:: Source excerpt ::
When viewed in situ, Tsui proposes that the final move (whether it comprises verbal or nonverbal acknowledgment) is often crucial for the perceived success of the interaction:

It may be too strong a statement to say that when the follow-up move does not occur, its non-occurrence is noticeable and noticed in the way the absence of a second pair part is, but it is certainly true that when it does not occur, it is often perceived by participants to be deliberately withheld for social or strategic reasons. (p. 42)

This conceptualization of the basic building block of successful interaction clearly aligns classroom discourse with conversational discourse and leads directly to the second principle of an enhanced view of the dialogic nature of classroom discourse.

The Dialogic Nature of Spoken Discourse
A distinction has often been made between the transactional (information-giving) nature of classroom discourse as opposed to the interactional (rapport-building) nature of conversation. I have argued elsewhere that this dichotomy does not adequately describe what happens in the moment-by-moment interaction that typifies the classroom. Rather, close inspection of the classroom context supports a view of classroom discourse as a cooperative achievement between participants regardless of whether the hearer(s) are able to verbally respond to the message. An example of such a feature is the deictic function of the rising tone that is often used by teachers to indicate their presumption that the information they are communicating is shared by the students (Pickering, 2001). From this perspective, teachers are continually in an ongoing negotiation with students. Thus, teaching discourse becomes a systematic variant of more overtly dialogic discourse events and restructures the role of the teacher as a co-participant.

Prosodic Orientation in Talk
This principle is a consistent feature of interaction in English. Designed to minimize the gap between conversational interlocutors, it describes the process of melodic or prosodic matching typical in interaction in which interlocutors match their prosodic immediacy behaviors such as pitch register, speech rate, rhythm, or volume to those of their interactants in order to signal a positive orientation toward their co-participants. This principle is uniquely important to face-to-face interaction as it establishes shared participation; conversely, a lack of orientation, or prosodic mismatching, can signal dissonance or the perceived absence of shared understanding. One famous example of mismatched conversational prosodic style is Deborah Tannen’s (2005) “machine gun question talk” in which the fast pace of speech and frequent overlaps used by some interlocutors disconcerts others at a Thanksgiving dinner.

Metaknowledge
The behaviors which constitute conversational principles such as prosodic orientation are largely tacit and, as a rule, participants are unaware of the crucial role they play in interaction. They are easily overlooked and yet powerfully affect interactional success when taken in aggregate and viewed cumulatively over time. Due to the nature of these features and the need to highlight their role in teaching discourse, I include a pedagogical or learning principle which I term metaknowledge and by which I mean knowing something about what you already know or are learning. This is an initial characterization of how ITA practitioners and ITAs themselves can bring these conversational behaviors to the surface to be observed and discussed. It is also closely tied to the second pedagogical principle of situated learning.

:: Extracted information ::

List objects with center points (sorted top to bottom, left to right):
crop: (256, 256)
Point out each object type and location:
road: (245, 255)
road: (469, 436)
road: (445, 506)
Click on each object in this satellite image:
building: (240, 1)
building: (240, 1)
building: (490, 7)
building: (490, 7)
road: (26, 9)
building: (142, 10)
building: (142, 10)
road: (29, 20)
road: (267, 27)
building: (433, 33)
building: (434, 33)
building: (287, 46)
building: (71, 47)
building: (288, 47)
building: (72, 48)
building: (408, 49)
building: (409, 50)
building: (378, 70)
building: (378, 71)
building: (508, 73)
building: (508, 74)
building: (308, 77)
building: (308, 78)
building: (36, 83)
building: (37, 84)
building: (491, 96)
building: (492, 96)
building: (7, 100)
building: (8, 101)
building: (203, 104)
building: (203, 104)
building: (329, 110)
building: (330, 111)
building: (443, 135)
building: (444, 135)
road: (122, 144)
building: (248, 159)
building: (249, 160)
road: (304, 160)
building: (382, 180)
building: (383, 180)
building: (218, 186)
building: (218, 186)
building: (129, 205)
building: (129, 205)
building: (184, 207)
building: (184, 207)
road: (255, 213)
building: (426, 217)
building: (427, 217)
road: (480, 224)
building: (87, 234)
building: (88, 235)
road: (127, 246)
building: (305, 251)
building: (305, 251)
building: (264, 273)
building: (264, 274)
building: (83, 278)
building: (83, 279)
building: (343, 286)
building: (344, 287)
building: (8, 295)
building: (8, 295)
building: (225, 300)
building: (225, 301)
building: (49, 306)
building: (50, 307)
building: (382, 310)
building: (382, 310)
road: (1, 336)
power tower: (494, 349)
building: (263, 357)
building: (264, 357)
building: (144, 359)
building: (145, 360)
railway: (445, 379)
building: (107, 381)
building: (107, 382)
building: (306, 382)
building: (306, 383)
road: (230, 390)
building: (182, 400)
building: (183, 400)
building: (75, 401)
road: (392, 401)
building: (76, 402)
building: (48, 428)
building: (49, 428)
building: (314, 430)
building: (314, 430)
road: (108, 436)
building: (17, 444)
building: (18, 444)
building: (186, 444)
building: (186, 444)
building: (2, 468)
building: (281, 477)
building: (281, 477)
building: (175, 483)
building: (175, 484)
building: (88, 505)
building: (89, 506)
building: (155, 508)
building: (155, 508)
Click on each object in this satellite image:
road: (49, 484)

...

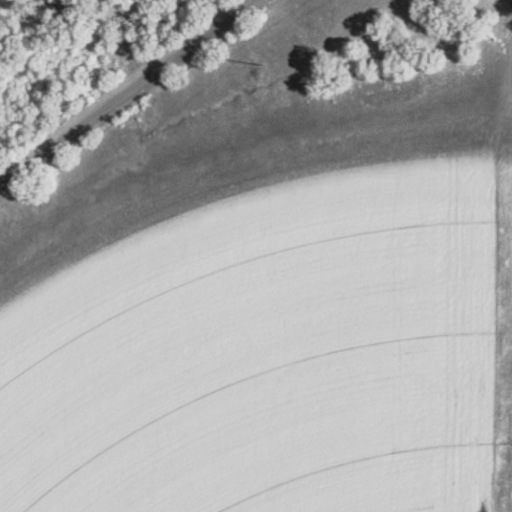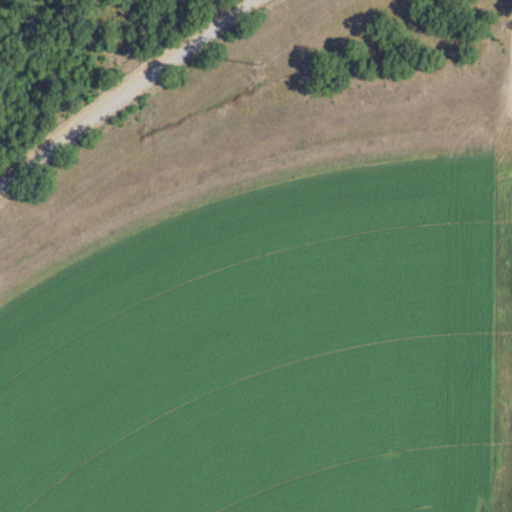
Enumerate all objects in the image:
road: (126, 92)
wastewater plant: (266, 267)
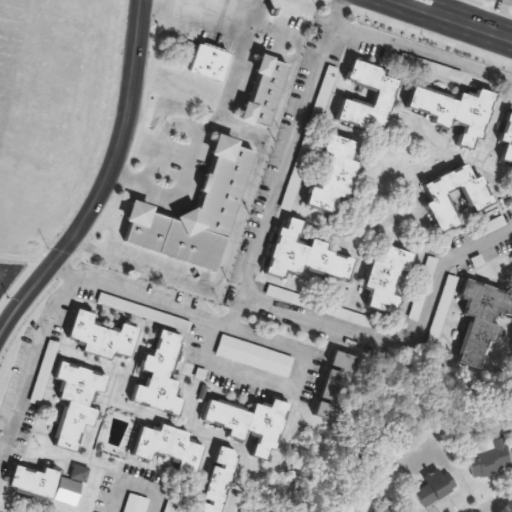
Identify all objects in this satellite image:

...

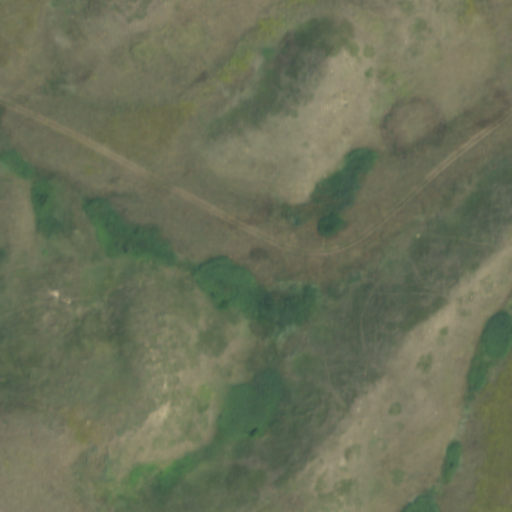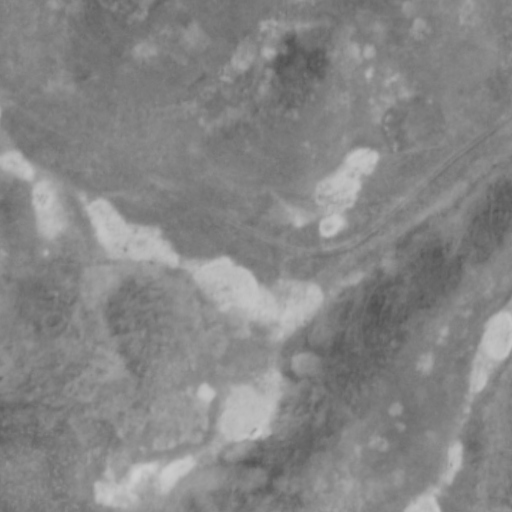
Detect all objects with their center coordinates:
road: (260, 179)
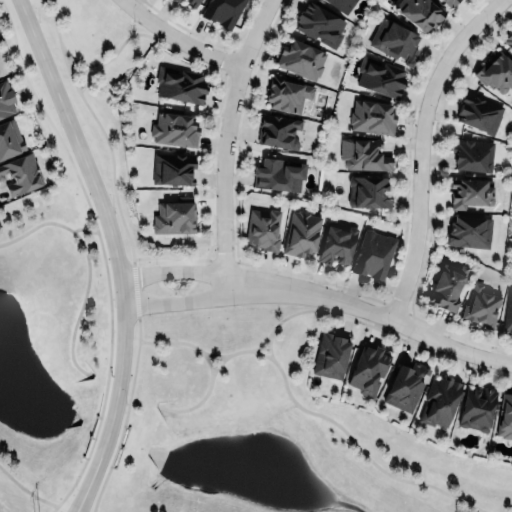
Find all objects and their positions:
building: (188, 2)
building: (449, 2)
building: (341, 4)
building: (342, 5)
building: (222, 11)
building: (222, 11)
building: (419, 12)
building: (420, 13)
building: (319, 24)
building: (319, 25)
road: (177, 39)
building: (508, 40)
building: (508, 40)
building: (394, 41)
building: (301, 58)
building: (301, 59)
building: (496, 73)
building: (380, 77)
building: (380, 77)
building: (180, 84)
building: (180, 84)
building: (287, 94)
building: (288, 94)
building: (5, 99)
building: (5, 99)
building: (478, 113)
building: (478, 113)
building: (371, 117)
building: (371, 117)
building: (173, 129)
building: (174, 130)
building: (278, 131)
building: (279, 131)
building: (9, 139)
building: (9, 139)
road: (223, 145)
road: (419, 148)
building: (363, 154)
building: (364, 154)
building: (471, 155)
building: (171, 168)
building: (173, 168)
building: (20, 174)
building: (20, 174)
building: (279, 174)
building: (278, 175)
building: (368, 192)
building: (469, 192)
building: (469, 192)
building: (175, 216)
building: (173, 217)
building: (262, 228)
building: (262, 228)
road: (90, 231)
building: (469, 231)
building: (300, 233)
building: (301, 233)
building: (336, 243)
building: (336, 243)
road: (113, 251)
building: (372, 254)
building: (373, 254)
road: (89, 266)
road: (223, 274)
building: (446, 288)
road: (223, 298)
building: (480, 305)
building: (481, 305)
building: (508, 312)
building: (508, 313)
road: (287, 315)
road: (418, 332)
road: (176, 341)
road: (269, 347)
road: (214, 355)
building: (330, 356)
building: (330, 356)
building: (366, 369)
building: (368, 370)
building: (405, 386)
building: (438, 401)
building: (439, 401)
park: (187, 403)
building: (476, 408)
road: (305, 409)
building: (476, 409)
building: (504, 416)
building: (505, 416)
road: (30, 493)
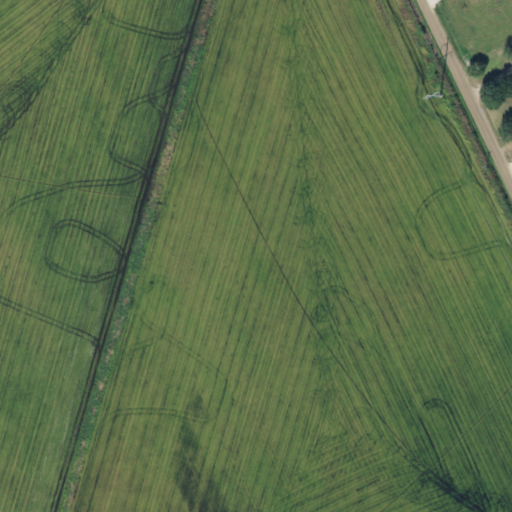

:: Tasks ::
1. Write out the part of the passage on classroom discourse that begins at the words "It may be too" and stops after "reasons. (p. 42)".
2. According to the passage on classroom discourse, which prosodic immediacy behaviors do interlocutors match to those of the people they are talking with?
3. Continue the passage on classroom discourse, starting after its last sentence.

:: Results of the tasks ::
1.
It may be too strong a statement to say that when the follow-up move does not occur, its non-occurrence is noticeable and noticed in the way the absence of a second pair part is, but it is certainly true that when it does not occur, it is often perceived by participants to be deliberately withheld for social or strategic reasons. (p. 42)

2.
- pitch register
- speech rate
- rhythm
- volume

3.
Situated Learning
ITAs are both teachers and students in their workplace; as such, they are in a unique position to observe the multiple roles that they and those around them take on in the institution. Traditionally, however, ITA education has been an example of formal learning in that it typically takes place in a classroom-based environment that is controlled by the teacher. In contrast, informal or situated learning is focused on the learning that takes place in the workplace itself and derives from the people, activities, and events within which the learner is immersed. This type of learning is also described as experience-based learning, incidental learning, and even “karma in the walls and halls.” In order to become present to situated learning, learners are encouraged to observe and challenge their experiences in the workplace and then reflect on them. Crucially, it is self-directed and occurs when learners “continually scan their environment, heighten their awareness around learning, pay attention to goals and turning points, and develop skills of reflection while taking action” (Marsick & Volpe, 1999, p. 1).

Conclusion
The model of conversational involvement outlined above has several features that distinguish it from traditional conceptualizations of ITA practice. The skills that are developed are not domain- and register-specific, and learners apply the principles in whatever workplace environment they find themselves in. It is a general purpose model rather than one based in ESP. However, it is also a model that can be used in conjunction with more standard ITA curricula as these broad conversational principles apply independently to interactional success. Because this is not yet a model designed for implementation, my next task is to provide a roadmap for how we might integrate these principles into our day-to-day practice.

Acknowledgments
I thank Gordon Tapper and Kathi Cennamo for fruitful discussions regarding the current dilemmas faced by ITA programs. I also thank Pauline Carpenter, an anonymous reviewer, and the organizers and presenters at the TESOL 2013 ITA Academic Session, “Recent Research Regarding ITAs: The Dynamics of Interaction,” from which this piece has evolved.

References
Kaplan, R. (1989). The life and times of ITA programs. English for Specific Purposes, 8(2), 109–124.

Marsick, V. J., & Volpe, M. (1999). The nature and need for informal learning. Advances in Developing Human Resources, 1(3), 1–9.

Pickering, L. (2001). The role of tone choice in improving ITA communication in the classroom. TESOL Quarterly, 35, 233–255.

Tannen, D. (2005). Conversational style: Analyzing talk among friends. New York, NY: Oxford University Press.

Tsui, A. B. M. (1994). English conversation. Oxford, England: Oxford University Press.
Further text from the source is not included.